The primary differences between Sun's new generation of Enterprise X500 servers and the existing Enterprise X000 server family are summarized below. This section is intended as a quick summary for those readers already familiar with the Enterprise X000 architecture. More detailed information is included in the following chapters.

• All Enterprise X500 platforms

All Enterprise X500 servers include an enhanced Gigaplane<sup>™</sup> system interconnect that is able to run at a rate of up to 100 MHz (90 MHz in the Enterprise 6500), providing better support for faster processors. At introduction, both 250 MHz and 336 MHz UltraSPARC processors can be ordered with the system. The clock board, CPU/memory board, and all I/O boards are enhanced to support the faster Gigaplane. In addition, the graphics I/O board has been revised to provide support for 100 MB/sec Fibre Channel Arbitrated Loop (FC-AL) disk subsystems. These servers also include a faster 32X CD-ROM drive.

Software enhancements provide increased availability and serviceability. New to the Enterprise X000 and X500 server families are CPU power control, dynamic reconfiguration, and alternate pathing. • Sun Enterprise 3500

The new Sun Enterprise 3500 servers contain one more system slot than the Enterprise 3000, supporting more CPU/memory or I/O expandability. All Enterprise 3500 servers also include internal disk bays for 8 FC-AL disk drives with dual port connections, providing higher throughput and increased redundancy.

• Sun Enterprise 5500

The Enterprise 5500 servers are packaged in a taller system cabinet than the Enterprise 5000. This new 68-inch cabinet provides 12 additional inches (approximately 31 cm) of space for storage devices. The vertical SCSI tray for tape drives has also been enhanced to support new tape options.

• Sun Enterprise 6500

Like the Enterprise 5500, the Enterprise 6500 is packaged in the taller 68-inch system cabinet with a new vertical SCSI tape tray. The Enterprise 6500 also includes the revised Gigaplane system interconnect. However, because of the physical length of the Gigaplane system bus in the Enterprise 6500, it will have a maximum speed of 90 MHz. Furthermore, when running at 90 MHz, Enterprise 6500 systems can utilize only 12 of the 16 total system slots. Disk boards, however, are not included in the 12 slot limitation because they do not connect logically to the Gigaplane.

To ensure maximum configuration flexibility customers can choose whether to use all 16 slots and run at up to 84 MHz, or use 12 slots (excluding disk boards) with higher Gigaplane throughput and lower latency in the system bus.

## System Architecture

### Three Packages, One Design

All members of the Enterprise X000 and X500 families share one basic physical design. Processors and memory are configured on circuit boards similar to those found in the previous generation systems, while a variety of I/O facilities are offered on separate I/O boards. CPU/memory boards and all I/O boards have the same form factor and share a common system bus interface, permitting any centerplane slot to be used for any function.

One of the goals of the design team was to provide larger configurations in less physical space than previous systems.

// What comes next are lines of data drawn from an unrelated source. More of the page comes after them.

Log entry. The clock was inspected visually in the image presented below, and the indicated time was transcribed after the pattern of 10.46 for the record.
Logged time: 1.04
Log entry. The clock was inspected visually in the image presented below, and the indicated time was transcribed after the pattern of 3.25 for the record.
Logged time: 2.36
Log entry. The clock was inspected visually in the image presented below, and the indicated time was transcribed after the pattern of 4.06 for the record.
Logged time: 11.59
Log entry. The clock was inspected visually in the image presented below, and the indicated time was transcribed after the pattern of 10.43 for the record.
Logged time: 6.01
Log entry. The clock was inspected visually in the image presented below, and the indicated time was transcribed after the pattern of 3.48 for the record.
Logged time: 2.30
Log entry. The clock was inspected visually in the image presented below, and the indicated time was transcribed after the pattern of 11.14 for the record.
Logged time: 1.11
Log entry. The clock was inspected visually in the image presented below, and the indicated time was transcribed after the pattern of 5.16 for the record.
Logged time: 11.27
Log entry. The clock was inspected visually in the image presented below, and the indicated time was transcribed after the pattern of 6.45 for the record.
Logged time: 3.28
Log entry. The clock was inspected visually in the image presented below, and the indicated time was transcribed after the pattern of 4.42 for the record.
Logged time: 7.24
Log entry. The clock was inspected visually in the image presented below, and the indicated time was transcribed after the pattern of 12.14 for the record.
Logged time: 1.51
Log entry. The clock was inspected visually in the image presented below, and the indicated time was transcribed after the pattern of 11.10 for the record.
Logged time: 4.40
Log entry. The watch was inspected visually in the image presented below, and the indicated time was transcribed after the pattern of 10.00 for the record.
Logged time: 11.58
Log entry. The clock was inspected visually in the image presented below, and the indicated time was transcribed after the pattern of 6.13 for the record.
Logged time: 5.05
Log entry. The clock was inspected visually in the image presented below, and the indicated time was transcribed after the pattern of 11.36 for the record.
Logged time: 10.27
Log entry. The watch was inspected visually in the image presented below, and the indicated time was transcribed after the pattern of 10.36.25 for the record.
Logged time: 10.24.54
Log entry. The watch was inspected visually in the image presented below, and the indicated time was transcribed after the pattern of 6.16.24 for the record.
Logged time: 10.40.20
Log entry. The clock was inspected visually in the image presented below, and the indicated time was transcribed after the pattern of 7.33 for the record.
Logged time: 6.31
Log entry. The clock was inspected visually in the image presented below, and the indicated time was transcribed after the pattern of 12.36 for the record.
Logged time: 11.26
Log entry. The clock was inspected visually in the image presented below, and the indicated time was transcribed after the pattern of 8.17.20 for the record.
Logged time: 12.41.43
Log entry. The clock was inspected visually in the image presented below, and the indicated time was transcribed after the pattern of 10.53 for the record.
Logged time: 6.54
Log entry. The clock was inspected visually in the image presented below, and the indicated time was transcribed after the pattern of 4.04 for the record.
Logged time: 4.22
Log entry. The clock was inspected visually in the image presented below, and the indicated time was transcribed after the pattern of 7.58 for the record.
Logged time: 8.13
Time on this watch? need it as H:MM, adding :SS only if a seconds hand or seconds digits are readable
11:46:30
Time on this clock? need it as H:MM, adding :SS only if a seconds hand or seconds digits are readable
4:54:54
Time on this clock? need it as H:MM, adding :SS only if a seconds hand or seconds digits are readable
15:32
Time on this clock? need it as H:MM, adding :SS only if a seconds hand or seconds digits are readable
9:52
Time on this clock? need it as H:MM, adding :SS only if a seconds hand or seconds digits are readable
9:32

Previous systems configured processor, memory, and I/O Boards on one side of a traditional backplane, but configuring as many as sixteen boards on a traditional backplane proved to be a packaging problem.

Enterprise 4X00, 5X00 and 6X00 systems solve this problem by moving the backplane into the physical center of the card cage and configuring boards on both sides. The centerplane configuration results in a physically shorter bus distance for a given configuration, greatly improving packaging density and permitting the bus to be run at higher speeds. The largest members of the families, the Enterprise 6000 and 6500 systems, offer sixteen centerplane slots, eight facing the front of the system and eight facing the rear. The Enterprise 4X00 and 5X00 offer eight centerplane slots, four facing the front of the system and four facing the rear.

The smallest member of the Enterprise X500 family, the Enterprise 3500, is not subject to the same physical limitations as its larger siblings. Because it has only five slots, there is little reason for a centerplane arrangement. Intended as a deskside system, Enterprise 3500 uses a traditional backplane configuration with all five boards plugged into the one side of the bus.

#### Expansion by Replication

The Enterprise X500 architecture features separate CPU/memory boards and I/O boards. CPU/memory boards contain zero, one, or two processors and as much as 2 GB of memory. Three types of I/O boards — SBus, Graphics, and PCI — are available, providing a wide range of I/O connectivity options.

A minimum system consists of a clock board, a CPU/memory board and an I/O board. The system is expanded by adding CPU/memory boards and/or I/O boards populating functional units until the required capacity is achieved. Almost any combination of boards is allowed, as long as the required minimum of one CPU/memory board and one I/O board is met. One I/O board must be inserted into slot 1 to provide the SCSI connection to the CD-ROM drive and the optional internal tape drive.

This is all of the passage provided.